What you will do -
Lines holding the string "country" are the ones to copy; find them all in the data.

Dataset excerpts -
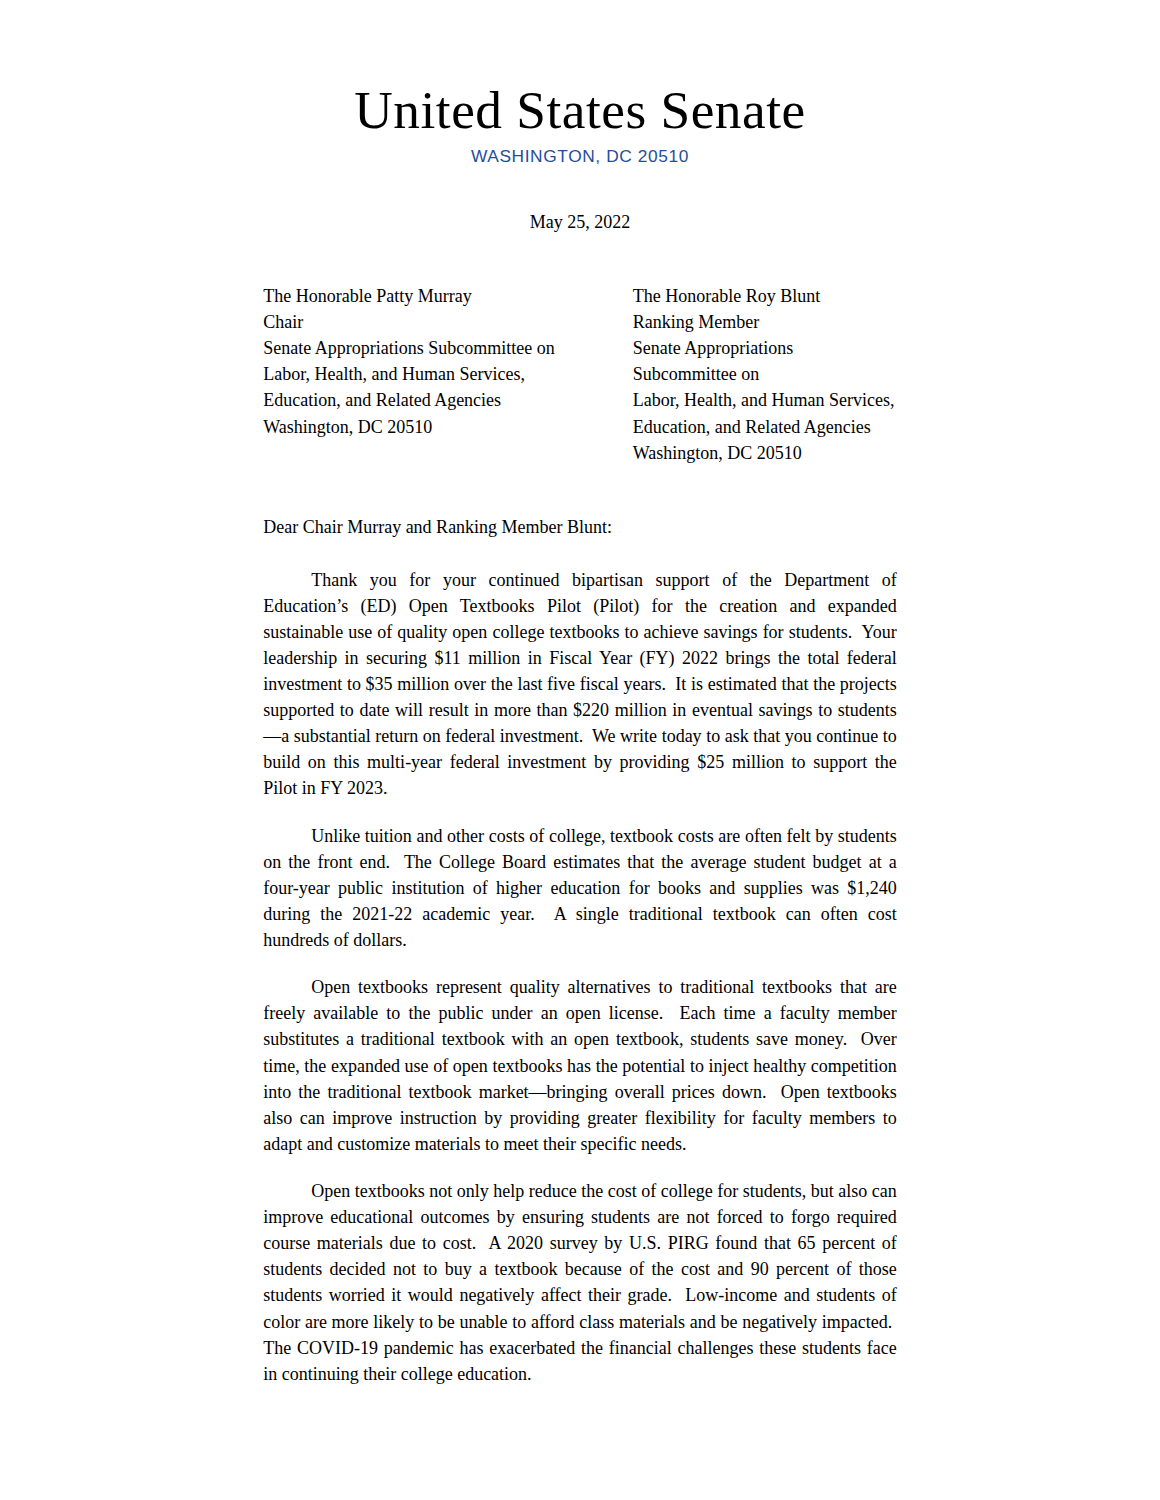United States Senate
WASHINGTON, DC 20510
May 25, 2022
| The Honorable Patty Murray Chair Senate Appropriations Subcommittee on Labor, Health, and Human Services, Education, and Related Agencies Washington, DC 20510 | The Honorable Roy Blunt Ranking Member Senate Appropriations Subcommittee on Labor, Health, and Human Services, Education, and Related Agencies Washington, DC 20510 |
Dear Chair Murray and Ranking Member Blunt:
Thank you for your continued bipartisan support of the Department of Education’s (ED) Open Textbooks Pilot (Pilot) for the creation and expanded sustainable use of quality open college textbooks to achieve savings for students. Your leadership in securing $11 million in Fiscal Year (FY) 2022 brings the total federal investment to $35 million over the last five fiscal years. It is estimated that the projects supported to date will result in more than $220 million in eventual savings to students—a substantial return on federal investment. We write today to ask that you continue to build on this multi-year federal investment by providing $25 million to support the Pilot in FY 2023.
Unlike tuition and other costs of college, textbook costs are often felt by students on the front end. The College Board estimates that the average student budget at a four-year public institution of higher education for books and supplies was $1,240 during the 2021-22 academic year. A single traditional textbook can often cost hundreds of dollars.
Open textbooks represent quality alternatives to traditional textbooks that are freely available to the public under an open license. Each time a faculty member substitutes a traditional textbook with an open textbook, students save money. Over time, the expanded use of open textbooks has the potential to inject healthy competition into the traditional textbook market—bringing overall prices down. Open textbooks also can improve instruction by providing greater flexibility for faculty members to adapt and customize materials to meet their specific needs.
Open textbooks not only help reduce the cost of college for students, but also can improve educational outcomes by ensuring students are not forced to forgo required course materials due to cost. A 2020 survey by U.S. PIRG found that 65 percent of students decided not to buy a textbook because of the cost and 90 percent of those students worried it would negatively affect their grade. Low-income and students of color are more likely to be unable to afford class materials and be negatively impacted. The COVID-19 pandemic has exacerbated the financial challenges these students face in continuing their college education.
--
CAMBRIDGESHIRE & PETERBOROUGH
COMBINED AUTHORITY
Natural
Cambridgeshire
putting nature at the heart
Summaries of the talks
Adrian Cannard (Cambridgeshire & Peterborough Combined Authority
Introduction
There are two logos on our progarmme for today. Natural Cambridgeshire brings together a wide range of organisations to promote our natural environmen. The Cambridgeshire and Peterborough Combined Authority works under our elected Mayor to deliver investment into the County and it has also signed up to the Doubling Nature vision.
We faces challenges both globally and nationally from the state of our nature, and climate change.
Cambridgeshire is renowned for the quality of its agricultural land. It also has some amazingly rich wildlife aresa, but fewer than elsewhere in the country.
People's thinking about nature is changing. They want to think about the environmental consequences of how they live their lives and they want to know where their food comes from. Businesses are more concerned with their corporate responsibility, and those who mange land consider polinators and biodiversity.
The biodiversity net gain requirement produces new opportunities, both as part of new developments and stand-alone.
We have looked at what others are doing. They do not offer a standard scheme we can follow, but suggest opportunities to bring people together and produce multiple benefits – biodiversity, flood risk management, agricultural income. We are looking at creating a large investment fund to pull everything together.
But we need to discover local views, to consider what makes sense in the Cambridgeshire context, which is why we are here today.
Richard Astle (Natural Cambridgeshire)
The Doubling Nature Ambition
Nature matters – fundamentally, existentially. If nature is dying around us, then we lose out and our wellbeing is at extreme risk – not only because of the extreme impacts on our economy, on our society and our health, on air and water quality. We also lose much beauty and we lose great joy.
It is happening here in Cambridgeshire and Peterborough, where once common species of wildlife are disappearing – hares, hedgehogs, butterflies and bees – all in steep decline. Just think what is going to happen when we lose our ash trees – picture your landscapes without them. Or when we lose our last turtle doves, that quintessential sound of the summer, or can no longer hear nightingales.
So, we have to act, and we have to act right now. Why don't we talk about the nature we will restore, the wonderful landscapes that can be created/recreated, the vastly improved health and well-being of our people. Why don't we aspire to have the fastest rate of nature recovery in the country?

Answer box -
Cambridgeshire is renowned for the quality of its agricultural land. It also has some amazingly rich wildlife aresa, but fewer than elsewhere in the country.
So, we have to act, and we have to act right now. Why don't we talk about the nature we will restore, the wonderful landscapes that can be created/recreated, the vastly improved health and well-being of our people. Why don't we aspire to have the fastest rate of nature recovery in the country?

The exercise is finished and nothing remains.